Entretanto, de todos os citados aquele que tem mais cancha política é Ronaldo Caiado. Ele agrega e tem discurso amplo para a sociedade. O governador sabe que o próximo presidente da República tende a ser aquele que, embora busque os votos dos eleitores de direita — os que apoiaram Bolsonaro —, precisa conquistar votos no centro e na centro-direita, e talvez até em parte da esquerda descontente com Lula da Silva.
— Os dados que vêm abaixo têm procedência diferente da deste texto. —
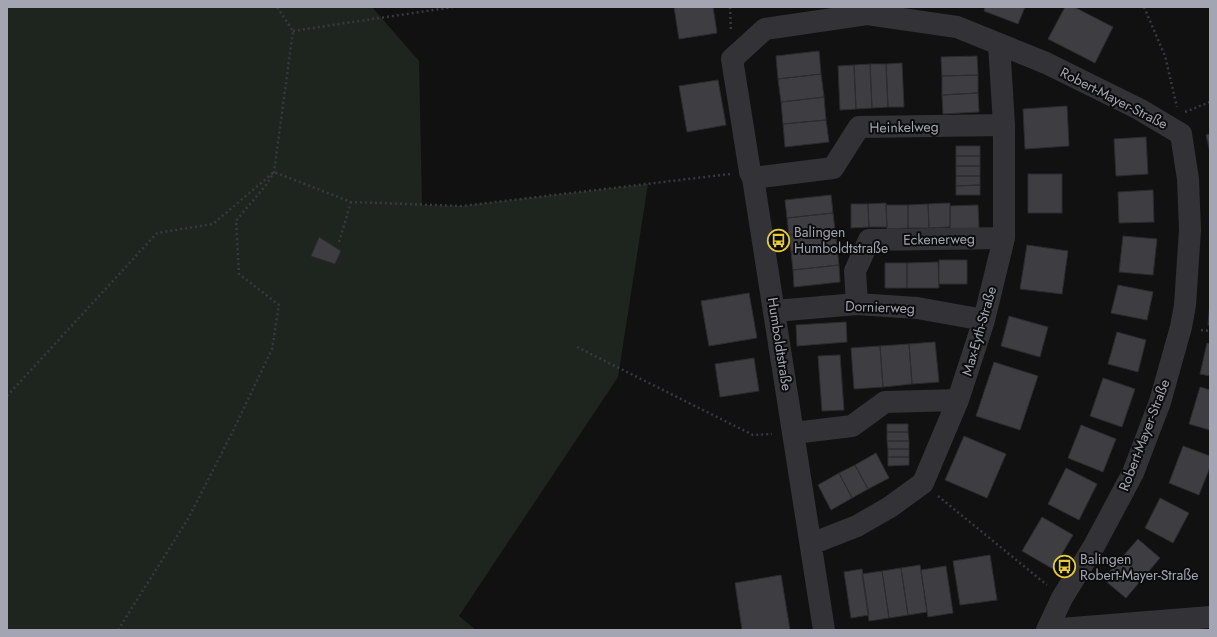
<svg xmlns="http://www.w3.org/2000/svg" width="1217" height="637" font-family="Jost,sans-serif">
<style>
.green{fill:#1e251f}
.building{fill:#3e3e42;stroke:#2c2b2e}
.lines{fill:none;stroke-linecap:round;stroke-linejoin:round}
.path{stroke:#38393e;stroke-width:2.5;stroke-dasharray:2 3;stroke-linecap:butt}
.minor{stroke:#323237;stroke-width:22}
.labels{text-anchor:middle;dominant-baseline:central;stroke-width:4;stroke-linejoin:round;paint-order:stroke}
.street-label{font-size:14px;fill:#a3a5b2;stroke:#0c0c0d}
.poi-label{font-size:14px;fill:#a3a5b2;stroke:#0c0c0d;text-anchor:start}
</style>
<rect width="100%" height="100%" fill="#111112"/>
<path class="green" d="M 7,7 L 372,7 L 419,61 L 422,205 L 462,206 L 648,184 L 618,377 L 459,616 L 476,630 L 7,630 Z"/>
<path class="building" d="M 674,7 L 713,7 L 717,33 L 679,39 Z
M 985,7 L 1025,7 L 1018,24 L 984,11 Z
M 1065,7 L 1074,7 L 1113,27 L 1095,63 L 1048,39 Z
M 819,51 L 821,74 L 778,79 L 776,56 Z
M 977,56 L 978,75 L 942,76 L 941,57 Z
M 902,63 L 904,107 L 888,107 L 886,64 Z
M 870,64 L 886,64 L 888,107 L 872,108 Z
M 870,64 L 872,108 L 856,109 L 854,65 Z
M 854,65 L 856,109 L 840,110 L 838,66 Z
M 821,74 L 824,97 L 781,102 L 778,79 Z
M 978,75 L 978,93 L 942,95 L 942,76 Z
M 718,80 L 726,125 L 687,132 L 679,86 Z
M 978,93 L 979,112 L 943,114 L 942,95 Z
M 824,97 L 826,120 L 783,124 L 781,102 Z
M 1067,106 L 1069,146 L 1025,149 L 1023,109 Z
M 826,120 L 829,142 L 785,147 L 783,124 Z
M 1210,134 L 1210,152 L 1206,135 Z
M 1146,137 L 1148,174 L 1116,176 L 1114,139 Z
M 956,146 L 980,146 L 980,156 L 956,156 Z
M 956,156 L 980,156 L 980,166 L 956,166 Z
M 956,166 L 980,166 L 980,176 L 956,176 Z
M 1028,174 L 1062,174 L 1062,213 L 1028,213 Z
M 956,176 L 980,176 L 980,185 L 956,186 Z
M 980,185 L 980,195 L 956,195 L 956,186 Z
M 1153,190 L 1154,222 L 1119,223 L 1118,192 Z
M 831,195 L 833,213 L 787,218 L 785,200 Z
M 886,203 L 887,227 L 869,227 L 868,204 Z
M 950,203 L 950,227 L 929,228 L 928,204 Z
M 851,204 L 868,204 L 869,227 L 851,228 Z
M 928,204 L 929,228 L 908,228 L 908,205 Z
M 886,205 L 908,205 L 908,228 L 887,229 Z
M 978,205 L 979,229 L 950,230 L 950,206 Z
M 833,213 L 835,230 L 789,235 L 787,218 Z
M 835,230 L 837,247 L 791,252 L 789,235 Z
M 1123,236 L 1157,239 L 1153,275 L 1119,272 Z
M 319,237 L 341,251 L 335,264 L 311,256 Z
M 1027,245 L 1068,251 L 1062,294 L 1020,289 Z
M 837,247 L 839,265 L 793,270 L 791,252 Z
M 939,260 L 967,260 L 967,284 L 939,284 Z
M 938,262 L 939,288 L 907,288 L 907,263 Z
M 885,263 L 907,263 L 907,288 L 885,288 Z
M 839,265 L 840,282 L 794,287 L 793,270 Z
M 1118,285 L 1153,292 L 1147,320 L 1111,313 Z
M 749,293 L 757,338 L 709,346 L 701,301 Z
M 1210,303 L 1210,325 L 1208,325 Z
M 1009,316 L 1048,327 L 1040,357 L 1001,346 Z
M 846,322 L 847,342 L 797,346 L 796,325 Z
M 1117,332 L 1146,340 L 1138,372 L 1108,364 Z
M 935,342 L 939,382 L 912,384 L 909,344 Z
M 1207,343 L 1210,344 L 1210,376 L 1200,374 Z
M 909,344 L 912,384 L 883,387 L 880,346 Z
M 880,346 L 883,387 L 854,389 L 851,348 Z
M 840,355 L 844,410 L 822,411 L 818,356 Z
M 754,358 L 759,391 L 720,397 L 715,364 Z
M 994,362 L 1038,376 L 1020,430 L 976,416 Z
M 1103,378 L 1135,389 L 1122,427 L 1090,416 Z
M 1200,387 L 1210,390 L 1210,430 L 1189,424 Z
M 887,424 L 908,424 L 908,432 L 887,432 Z
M 1081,425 L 1116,439 L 1103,472 L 1068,458 Z
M 887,432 L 908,432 L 909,441 L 887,441 Z
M 964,436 L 1006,454 L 987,498 L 945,480 Z
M 887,441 L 909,441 L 909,449 L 888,449 Z
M 1183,446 L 1210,456 L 1210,467 L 1199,495 L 1169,483 Z
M 888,449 L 909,449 L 909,457 L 888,457 Z
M 876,453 L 889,478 L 868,489 L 855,465 Z
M 888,457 L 909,457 L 909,465 L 888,466 Z
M 855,465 L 868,489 L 852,498 L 839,473 Z
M 1066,468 L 1097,484 L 1079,520 L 1048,504 Z
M 839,473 L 852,498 L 831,510 L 818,485 Z
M 1160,498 L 1189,513 L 1173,543 L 1145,528 Z
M 1042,517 L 1073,535 L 1053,569 L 1022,551 Z
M 1138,539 L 1160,558 L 1126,598 L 1103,579 Z
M 990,555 L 997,600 L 960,605 L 953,561 Z
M 920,565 L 927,612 L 908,615 L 901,568 Z
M 946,566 L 953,613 L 928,617 L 921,570 Z
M 901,568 L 908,615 L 889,618 L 882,571 Z
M 862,569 L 869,615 L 851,618 L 844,572 Z
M 882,571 L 889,618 L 869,621 L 862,574 Z
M 781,575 L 790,630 L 742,630 L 735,583 Z"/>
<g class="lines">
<path class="path" d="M 730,7 L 731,32
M 1144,7 L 1165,56 L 1177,107
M 293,31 L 453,7
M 1185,112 L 1210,102
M 339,242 L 351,202
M 1201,330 L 1210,331
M 577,347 L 753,435 L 772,434
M 7,396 L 157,233 L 213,224 L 274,172 L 351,202 L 462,206 L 730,174
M 938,496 L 1047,585
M 118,630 L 188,519 L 232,433 L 272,349 L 279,305 L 239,274 L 236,221 L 266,185 L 274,172 L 293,31 L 277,7"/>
<path class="minor" d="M 753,178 L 833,168 L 859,127 L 1004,125
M 857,304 L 855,271 L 869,240 L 1004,238
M 775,311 L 857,304 L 917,308 L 984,320
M 794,433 L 852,426 L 885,402 L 958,400
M 811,544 L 857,526 L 890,507 L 923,483 L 958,400 L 984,320 L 1004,238 L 1004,125 L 999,44
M 824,630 L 753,178 L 750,172 L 732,59 L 765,29 L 867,14 L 957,27 L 1046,63 L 1139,109 L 1181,134 L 1188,179 L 1190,230 L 1185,305 L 1181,327 L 1160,402 L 1133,473 L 1094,546 L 1062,598 L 1047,630
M 1048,630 L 1210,617"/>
</g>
<defs>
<symbol id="bus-ring" viewBox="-11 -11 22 22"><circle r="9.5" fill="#0c0c0d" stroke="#e8cc34" stroke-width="1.5"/><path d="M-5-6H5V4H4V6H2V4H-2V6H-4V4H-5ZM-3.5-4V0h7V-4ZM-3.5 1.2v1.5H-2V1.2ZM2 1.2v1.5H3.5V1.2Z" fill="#e8cc34"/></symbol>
</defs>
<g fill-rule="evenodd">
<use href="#bus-ring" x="766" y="228" width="25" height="25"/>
<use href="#bus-ring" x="1052" y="554" width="25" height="25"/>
</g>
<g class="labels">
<g class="street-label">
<text transform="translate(1114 98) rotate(27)">Robert-Mayer-Straße</text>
<text transform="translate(904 127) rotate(-1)">Heinkelweg</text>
<text transform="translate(939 239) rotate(-1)">Eckenerweg</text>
<text transform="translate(880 307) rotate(2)">Dornierweg</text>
<text transform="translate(979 331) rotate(-74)">Max-Eyth-Straße</text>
<text transform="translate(780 344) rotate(81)">Humboldtstraße</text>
<text transform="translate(1144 435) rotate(-69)">Robert-Mayer-Straße</text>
</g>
<g class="poi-label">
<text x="794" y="232">Balingen<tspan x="794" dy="16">Humboldtstraße</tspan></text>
<text x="1080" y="559">Balingen<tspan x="1080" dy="16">Robert-Mayer-Straße</tspan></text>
</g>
</g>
<rect width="1217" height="637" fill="none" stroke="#a3a5b2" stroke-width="16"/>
</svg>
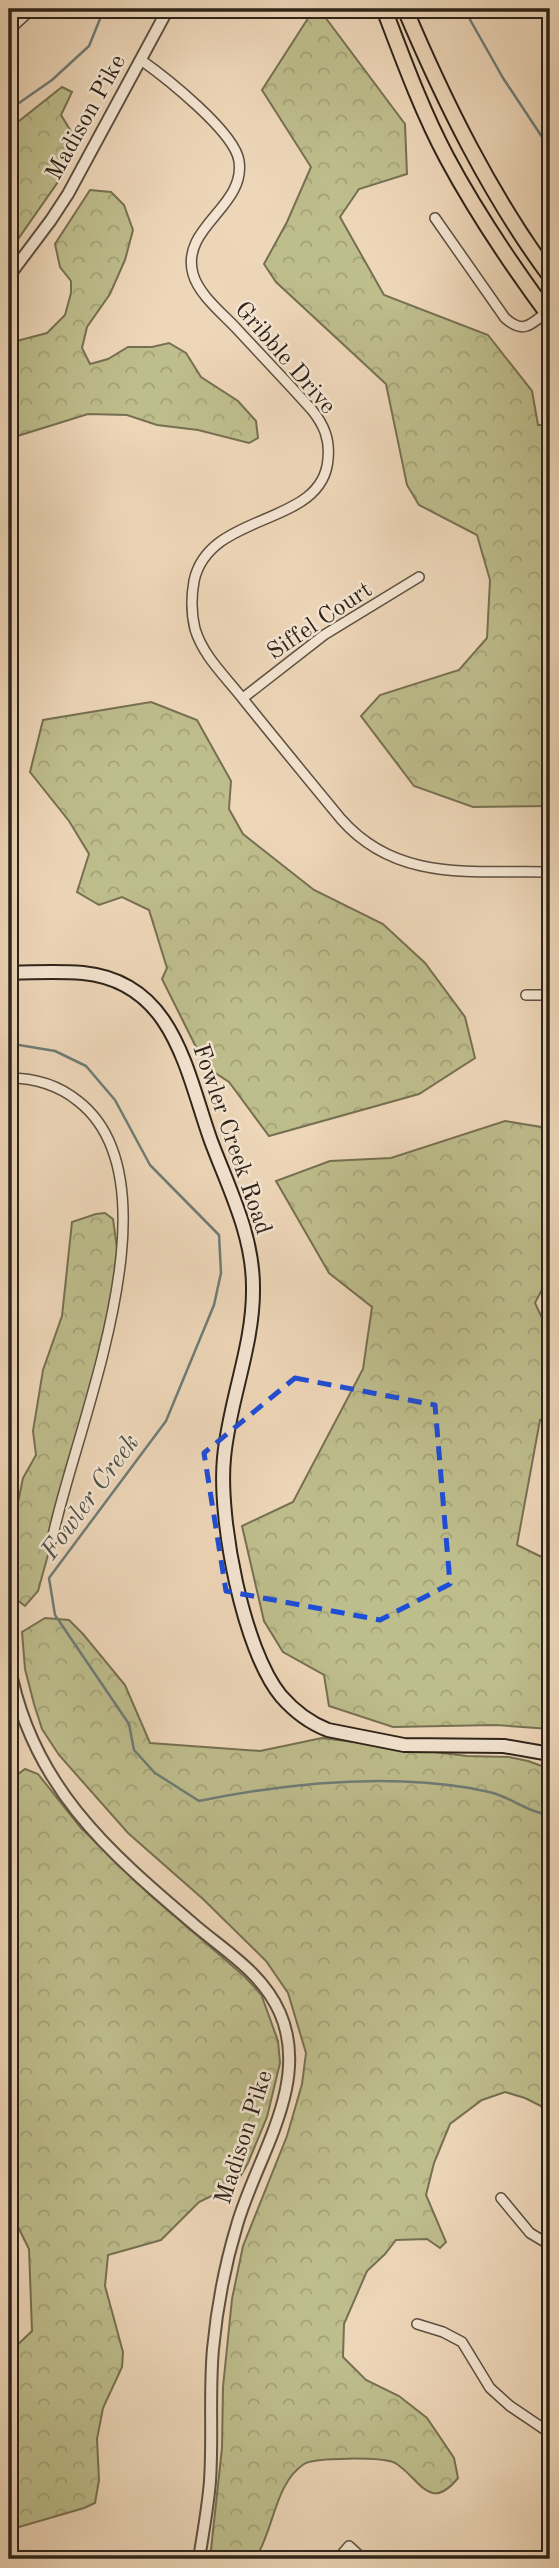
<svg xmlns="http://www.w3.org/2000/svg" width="559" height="2568" viewBox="0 0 559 2568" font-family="'Old Standard TT',serif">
  <defs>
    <pattern id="forest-crowns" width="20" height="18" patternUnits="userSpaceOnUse" patternTransform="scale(1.75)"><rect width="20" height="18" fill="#bebd8c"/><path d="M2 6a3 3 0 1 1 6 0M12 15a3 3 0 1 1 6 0" fill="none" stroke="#a4a278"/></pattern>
  </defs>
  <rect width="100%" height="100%" fill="#eed7b9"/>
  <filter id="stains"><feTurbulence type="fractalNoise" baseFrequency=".00286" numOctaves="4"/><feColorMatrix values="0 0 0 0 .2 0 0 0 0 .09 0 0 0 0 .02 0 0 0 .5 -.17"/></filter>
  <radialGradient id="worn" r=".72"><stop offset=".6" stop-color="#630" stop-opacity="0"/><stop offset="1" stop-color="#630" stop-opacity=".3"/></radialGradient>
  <!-- forest -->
  <g fill="url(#forest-crowns)" stroke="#767052" stroke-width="2">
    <path d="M314,9H319L405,124L407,174L359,189L340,217L384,295L488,335L532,391L538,425H550V806L473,807L414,786L361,716L380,695L459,670L487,638L490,580L477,535L419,505L407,485L386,384L276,282L264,264L287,222L311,167L262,90Z"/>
    <path d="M62,87L72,92L61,115L72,133L60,179L9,252V129Z"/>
    <path d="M90,190L111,192L124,205L133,230L125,260L110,294L87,327L82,348L90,364L108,359L128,347H152L169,343L186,353L201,377L238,401L256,421L258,438L249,443L198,430L157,425L127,415L88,414L11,438L9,435V343L47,333L65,315L71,293V281L60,267L55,244Z"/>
    <path d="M151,702L197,720L231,781L229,809L243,834L314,890L383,924L425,963L465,1017L475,1058L419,1094L269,1136L229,1082L206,1067L162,979L167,968L149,910L122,897L99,905L77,892L89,854L69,821L30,772L43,720Z"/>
    <path d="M505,1121L541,1127L550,1150V1274L535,1303L550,1335V1420H540L517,1545L550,1561V1729L496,1725L393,1727L329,1706L324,1675L283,1652L264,1621L242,1526L293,1502L363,1369L372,1307L329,1273L276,1181L330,1161L391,1158Z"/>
    <path d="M105,1213L113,1219L119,1262L89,1406L38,1591L25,1606L17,1600L16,1512L23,1478L36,1455L33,1431L43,1370L62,1316L72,1222L96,1214Z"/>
    <path d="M45,1618L69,1620L83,1634L125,1685L150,1743L260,1751L322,1738L467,1756L509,1757L528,1761L550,1769V2123L541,2106L525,2098L505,2092L482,2100L450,2124L434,2163L426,2195L446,2242L440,2248L427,2239L396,2240L385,2254L367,2271L344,2324L343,2357L366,2380L399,2396L427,2418L454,2458L458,2478C429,2514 419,2477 395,2463C384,2457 314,2457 304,2464C274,2484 274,2531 255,2559H210L222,2448L223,2387L232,2299L243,2246L287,2136L302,2084L306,2053L288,1993L266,1961L203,1899L128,1833L59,1755L42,1729L34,1704L25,1669L22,1632Z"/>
    <path d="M25,1769L38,1774L81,1828L148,1893L244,1976L261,1994L278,2041L280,2063L267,2117L248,2163L236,2184L199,2202L161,2240L108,2255L105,2286L123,2352L122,2367L103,2408L97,2439L99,2480L95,2503L84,2508L9,2530V2378L12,2376V2350L32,2331L29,2249L9,2209V1781Z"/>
  </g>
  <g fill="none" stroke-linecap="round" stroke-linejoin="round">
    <!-- stream -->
    <g stroke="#6e7c77" stroke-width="2.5">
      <path d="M464,9L503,78L550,149"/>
      <path d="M9,110L52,80L89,46L104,9"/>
      <path d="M9,1046L19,1045L55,1051L86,1066L115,1100L150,1165L219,1235L221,1273L214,1305L166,1421L49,1578L55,1615L129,1724L134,1750L155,1773L199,1801C287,1783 380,1773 470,1788C478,1790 487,1791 496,1794C514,1800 531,1813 550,1815"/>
    </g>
    <!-- minor casing -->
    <g stroke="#5d5041" stroke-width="12">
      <g id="minor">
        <path d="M9,30L32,9"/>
        <path d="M141,60C165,77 235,132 239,161C246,207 180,227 193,274C199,295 222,313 236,328C261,355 287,382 312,410C324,425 330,439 328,459C323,528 209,510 194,581C191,598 191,613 195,629C203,656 226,677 243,699C275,739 308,779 341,819C397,883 473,870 550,872"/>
        <path d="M435,218L505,318C524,335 531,324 548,311"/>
        <path d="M243,698L324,635L419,577"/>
        <path d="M526,995H550"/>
        <path d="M9,1078C35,1078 57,1084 78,1101C184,1183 73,1433 52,1540"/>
        <path d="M501,2198L530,2233L550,2245"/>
        <path d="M417,2324L443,2332L462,2342L490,2388L510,2406L550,2433"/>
        <path d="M338,2559L349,2546L363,2559"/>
      </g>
    </g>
    <!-- tertiary casing -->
    <g stroke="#5d5041" stroke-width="14">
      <g id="tertiary">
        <path d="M9,276L51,220L68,194L168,9"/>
        <path d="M9,1663C30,1784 107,1851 197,1927C228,1953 263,1974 280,2013C311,2084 256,2158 237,2225C225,2265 217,2306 213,2349C209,2393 213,2437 210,2481C208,2507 203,2533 199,2559"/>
      </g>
    </g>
    <!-- secondary casing -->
    <g stroke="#2d2319" stroke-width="16">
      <path id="secondary" d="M9,973C33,972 59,971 83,973C174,982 186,1071 211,1141C229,1189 253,1235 253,1287C254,1345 229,1401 224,1458C218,1518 243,1650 281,1696C294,1711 310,1723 328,1730L404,1745L504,1746L550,1754"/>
    </g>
    <!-- primary casing -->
    <g stroke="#2d2319" stroke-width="18">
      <g id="primary">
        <path d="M384,9C403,59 422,111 447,158C477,214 513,267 550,317"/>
        <path d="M405,9C444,101 490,195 550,276"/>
      </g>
    </g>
    <!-- minor -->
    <use href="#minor" stroke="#f4e5d2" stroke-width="9"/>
    <!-- tertiary -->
    <use href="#tertiary" stroke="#f4e5d2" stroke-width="10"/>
    <!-- secondary -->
    <use href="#secondary" stroke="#f4e5d2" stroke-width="12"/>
    <!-- primary -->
    <use href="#primary" stroke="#eed7b9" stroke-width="14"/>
  </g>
  <!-- marked area -->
  <path fill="none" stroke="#1d4ed8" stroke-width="5" stroke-dasharray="14 9" stroke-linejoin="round" d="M295,1378L435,1405L450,1584L380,1620L226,1591L204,1453Z"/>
  <g text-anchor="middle" stroke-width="5" stroke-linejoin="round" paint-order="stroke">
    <!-- street labels -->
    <g font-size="24" fill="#2d2319" stroke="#f4e5d2">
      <text transform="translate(85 117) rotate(-61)" y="8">Madison Pike</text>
      <text transform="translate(286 357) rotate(49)" y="8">Gribble Drive</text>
      <text transform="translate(319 620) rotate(-34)" y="8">Siffel Court</text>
      <text transform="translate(233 1139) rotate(71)" y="8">Fowler Creek Road</text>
      <text transform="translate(243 2137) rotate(-72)" y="8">Madison Pike</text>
    </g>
    <!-- water labels -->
    <g font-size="26" font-style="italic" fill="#4e5048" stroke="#f4e5d2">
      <text transform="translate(89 1496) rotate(-54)" y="9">Fowler Creek</text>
    </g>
  </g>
  <!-- margin -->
  <rect width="559" height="2568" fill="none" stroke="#eed7b9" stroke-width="35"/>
  <rect x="10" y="10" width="538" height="2547" fill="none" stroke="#2d2319" stroke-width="3.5"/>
  <rect x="18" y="18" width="524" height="2533" fill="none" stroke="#2d2319" stroke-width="2"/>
  <rect width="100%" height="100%" filter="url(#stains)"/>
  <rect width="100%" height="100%" fill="url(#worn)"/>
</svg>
O candidato a presidente que formular um discurso “inclusivo” para o país, crítico mas não radicalizado, poderá adquirir musculatura suficiente para derrotar Lula da Silva (não se está sugerindo que será fácil, e sim que será possível). Ronaldo Caiado parece ser o político que tem uma percepção mais aguçada do momento que o país vive — daí sua moderação, sua abertura ao diálogo, inclusive com o PT do presidente da República.

E, voltando à discussão inicial deste texto, Ronaldo Caiado mantém agrupada (e pacificada) sua base política no Estado, e, sobretudo, está ampliando-a (o que Iris Rezende não conseguiu fazer em 1989 e, por isso, acabou atropelado por Ulysses Guimarães. É provável que a crise com Santillo em 1989 tenha sido a “preliminar” da debacle política que levou Marconi Perillo, pupilo do político de Anápolis, a derrotar Iris Rezende em 1998, nove anos depois).

A coesão em Goiás tende a fortalecer Ronaldo Caiado no país. Por incrível que possa parecer, hoje o governador goiano tem mais a ver com Tancredo Neves (moderado) do que com Carlos Lacerda (radical).